**COMPITI DA SVOLGERE**
1. Secondo il brano, quali due magistrati hanno introdotto il sistema "Giada 2" negli uffici giudiziari di Spoleto?
2. Riassumi il brano in due frasi, per favore.

**BRANO ESTRATTO**

----------------------------------------

Giustizia in affanno per colpa di carenza di personale

L'informatizzazione tenta di arginare il problema
Spoleto

Carenza di organico negli Uffici giudiziari di Spoleto. E gli effetti si fanno sentire: tempi della giustizia lumaca, procedimenti penali “parcheggiati” tra Procura e Tribunale per mesi o anche anni.
Grandi criticità che già dal 2015 sono state evidenziate dal procuratore capo Cannevale. Vale a dire la carenza del personale amministrativo, le piante organiche del personale amministrativo e dei magistrati inadeguate all’aumento esponenziale degli utenti del circondario e l’arretrato delle iscrizioni delle notizie di reato, pari addirittura ad 8 mesi, per i procedimenti su indagati noti ed addirittura di diversi anni per i procedimenti iscritti a registro ignoti.

Per tentare di tamponare la situazione ci hanno provato due giovani magistrati spoletini, il sostituto procuratore Patrizia Mattei ed il giudice penale Luca Cercola, che hanno introdotto negli uffici giudiziari il sistema operativo “Giada 2”, che grazie ad un applicativo informatico messo a disposizione della consolle del magistrato penale, con un algoritmo particolare, consente l’assegnazione automatica e bilanciata del numero dei processi che vengono assegnati ai giudici monocratici e collegiali, con riferimento alla prima udienza dibattimentale. All’esito di questa possono essere calendarizzate altre udienze. “Giada 2” scarica i dati già dal registro informatico e carica tutti i dati relativi all’udienza automaticamente, senza che i cancellieri debbano procedere ad ulteriori compilazioni. Insomma un lavoro semplificato per tutti, Procura e Tribunale, rispondendo con un migliore servizio e maggiore celerità agli utenti.

----------------------------------------

**DATI REGISTRATI**
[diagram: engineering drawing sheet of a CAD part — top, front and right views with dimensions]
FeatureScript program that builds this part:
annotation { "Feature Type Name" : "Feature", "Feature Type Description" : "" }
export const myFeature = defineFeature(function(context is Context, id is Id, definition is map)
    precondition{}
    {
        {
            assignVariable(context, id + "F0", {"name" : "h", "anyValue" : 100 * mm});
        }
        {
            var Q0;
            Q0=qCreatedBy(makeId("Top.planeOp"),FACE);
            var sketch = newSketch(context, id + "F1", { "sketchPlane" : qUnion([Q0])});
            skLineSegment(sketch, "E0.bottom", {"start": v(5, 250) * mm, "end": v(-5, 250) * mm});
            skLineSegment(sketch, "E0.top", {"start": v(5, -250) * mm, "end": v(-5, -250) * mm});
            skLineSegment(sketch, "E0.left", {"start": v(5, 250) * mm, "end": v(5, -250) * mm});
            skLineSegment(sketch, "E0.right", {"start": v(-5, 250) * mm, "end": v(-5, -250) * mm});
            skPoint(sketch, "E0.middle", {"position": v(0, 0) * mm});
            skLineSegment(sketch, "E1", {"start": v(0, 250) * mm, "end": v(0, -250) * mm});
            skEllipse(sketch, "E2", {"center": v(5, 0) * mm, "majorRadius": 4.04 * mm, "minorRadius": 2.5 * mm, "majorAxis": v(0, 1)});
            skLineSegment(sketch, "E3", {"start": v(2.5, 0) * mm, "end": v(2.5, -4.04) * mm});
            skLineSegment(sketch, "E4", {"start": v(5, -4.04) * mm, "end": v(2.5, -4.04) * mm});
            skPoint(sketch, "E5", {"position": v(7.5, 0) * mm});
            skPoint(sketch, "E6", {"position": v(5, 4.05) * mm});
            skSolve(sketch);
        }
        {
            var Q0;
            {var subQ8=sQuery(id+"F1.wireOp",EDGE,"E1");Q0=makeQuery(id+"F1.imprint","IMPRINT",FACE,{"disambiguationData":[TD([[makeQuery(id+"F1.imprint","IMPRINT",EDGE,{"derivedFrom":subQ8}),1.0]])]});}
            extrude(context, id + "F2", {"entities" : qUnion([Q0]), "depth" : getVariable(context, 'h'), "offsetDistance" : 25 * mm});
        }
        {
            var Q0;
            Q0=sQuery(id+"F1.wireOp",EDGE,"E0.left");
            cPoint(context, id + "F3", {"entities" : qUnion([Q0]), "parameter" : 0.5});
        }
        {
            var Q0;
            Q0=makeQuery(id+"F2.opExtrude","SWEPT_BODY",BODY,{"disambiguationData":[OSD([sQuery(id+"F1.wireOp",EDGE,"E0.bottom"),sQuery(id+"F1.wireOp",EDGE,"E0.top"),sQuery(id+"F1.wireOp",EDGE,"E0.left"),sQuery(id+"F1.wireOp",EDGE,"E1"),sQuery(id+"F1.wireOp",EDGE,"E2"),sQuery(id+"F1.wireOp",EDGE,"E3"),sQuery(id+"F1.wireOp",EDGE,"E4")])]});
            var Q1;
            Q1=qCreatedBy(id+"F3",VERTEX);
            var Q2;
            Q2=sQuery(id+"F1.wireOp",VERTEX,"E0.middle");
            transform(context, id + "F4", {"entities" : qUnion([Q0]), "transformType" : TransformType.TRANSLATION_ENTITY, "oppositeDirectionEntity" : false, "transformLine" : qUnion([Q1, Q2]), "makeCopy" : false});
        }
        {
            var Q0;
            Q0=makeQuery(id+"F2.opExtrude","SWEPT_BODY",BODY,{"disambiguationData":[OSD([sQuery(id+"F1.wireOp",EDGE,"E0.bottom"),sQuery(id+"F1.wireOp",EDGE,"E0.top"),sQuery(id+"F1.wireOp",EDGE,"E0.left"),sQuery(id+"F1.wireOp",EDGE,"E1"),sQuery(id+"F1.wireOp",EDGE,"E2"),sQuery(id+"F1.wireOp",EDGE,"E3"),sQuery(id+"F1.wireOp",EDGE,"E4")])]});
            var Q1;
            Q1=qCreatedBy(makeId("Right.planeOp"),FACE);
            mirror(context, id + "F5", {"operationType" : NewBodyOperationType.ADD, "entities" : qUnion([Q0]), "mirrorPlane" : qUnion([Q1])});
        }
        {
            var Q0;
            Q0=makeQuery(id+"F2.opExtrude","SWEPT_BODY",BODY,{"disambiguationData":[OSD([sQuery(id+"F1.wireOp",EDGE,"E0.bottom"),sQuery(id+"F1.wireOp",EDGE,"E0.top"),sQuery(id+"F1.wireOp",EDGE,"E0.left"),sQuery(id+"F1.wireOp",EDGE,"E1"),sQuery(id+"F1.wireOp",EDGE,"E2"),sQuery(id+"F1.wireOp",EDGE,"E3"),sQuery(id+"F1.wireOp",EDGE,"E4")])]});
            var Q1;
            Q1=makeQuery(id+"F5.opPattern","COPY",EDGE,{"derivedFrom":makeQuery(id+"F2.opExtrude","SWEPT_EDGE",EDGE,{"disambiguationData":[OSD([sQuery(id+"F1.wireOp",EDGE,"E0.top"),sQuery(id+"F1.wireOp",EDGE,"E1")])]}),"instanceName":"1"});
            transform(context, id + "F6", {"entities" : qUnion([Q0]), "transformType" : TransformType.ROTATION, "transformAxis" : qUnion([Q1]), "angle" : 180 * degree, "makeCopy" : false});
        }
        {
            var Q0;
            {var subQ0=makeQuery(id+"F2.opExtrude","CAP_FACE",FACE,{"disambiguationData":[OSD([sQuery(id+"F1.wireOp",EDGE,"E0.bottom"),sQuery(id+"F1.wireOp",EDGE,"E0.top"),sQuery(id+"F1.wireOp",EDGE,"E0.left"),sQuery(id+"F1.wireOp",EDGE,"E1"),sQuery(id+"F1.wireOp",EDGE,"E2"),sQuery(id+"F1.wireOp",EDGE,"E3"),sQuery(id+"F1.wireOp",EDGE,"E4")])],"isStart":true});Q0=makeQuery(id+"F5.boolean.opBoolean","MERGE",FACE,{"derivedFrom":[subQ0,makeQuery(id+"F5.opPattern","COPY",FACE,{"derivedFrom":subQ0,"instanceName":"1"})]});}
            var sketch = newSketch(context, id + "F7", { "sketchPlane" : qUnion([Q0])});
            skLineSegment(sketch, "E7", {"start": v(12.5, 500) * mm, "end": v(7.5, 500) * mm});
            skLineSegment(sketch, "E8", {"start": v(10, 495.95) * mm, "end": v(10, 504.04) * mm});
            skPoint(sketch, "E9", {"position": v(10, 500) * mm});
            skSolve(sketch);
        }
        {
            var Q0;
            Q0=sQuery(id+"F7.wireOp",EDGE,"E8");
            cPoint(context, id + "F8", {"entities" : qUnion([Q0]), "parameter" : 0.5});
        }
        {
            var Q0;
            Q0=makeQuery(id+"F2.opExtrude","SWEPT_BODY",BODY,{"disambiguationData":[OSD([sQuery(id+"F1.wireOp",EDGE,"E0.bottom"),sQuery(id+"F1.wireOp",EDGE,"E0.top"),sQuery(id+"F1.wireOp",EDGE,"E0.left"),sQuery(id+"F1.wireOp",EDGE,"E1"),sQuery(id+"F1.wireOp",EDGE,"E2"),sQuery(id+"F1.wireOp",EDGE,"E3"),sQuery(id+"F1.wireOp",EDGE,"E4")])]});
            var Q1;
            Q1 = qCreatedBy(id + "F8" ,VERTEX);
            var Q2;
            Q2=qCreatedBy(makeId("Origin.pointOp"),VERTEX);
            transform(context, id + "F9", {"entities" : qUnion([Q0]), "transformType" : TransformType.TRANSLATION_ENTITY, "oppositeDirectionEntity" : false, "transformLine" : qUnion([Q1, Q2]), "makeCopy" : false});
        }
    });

----------------------------------------

**RISPOSTE AI COMPITI**
1. Il sostituto procuratore Patrizia Mattei e il giudice penale Luca Cercola.

2. Gli uffici giudiziari di Spoleto soffrono di una carenza di organico che rallenta la giustizia e lascia i procedimenti penali fermi tra Procura e Tribunale per mesi o anni, criticità evidenziate già dal 2015 dal procuratore capo Cannevale. Per tamponare la situazione, due giovani magistrati hanno introdotto il sistema "Giada 2", che assegna in modo automatico e bilanciato i processi ai giudici e carica da solo i dati delle udienze, semplificando il lavoro di Procura e Tribunale.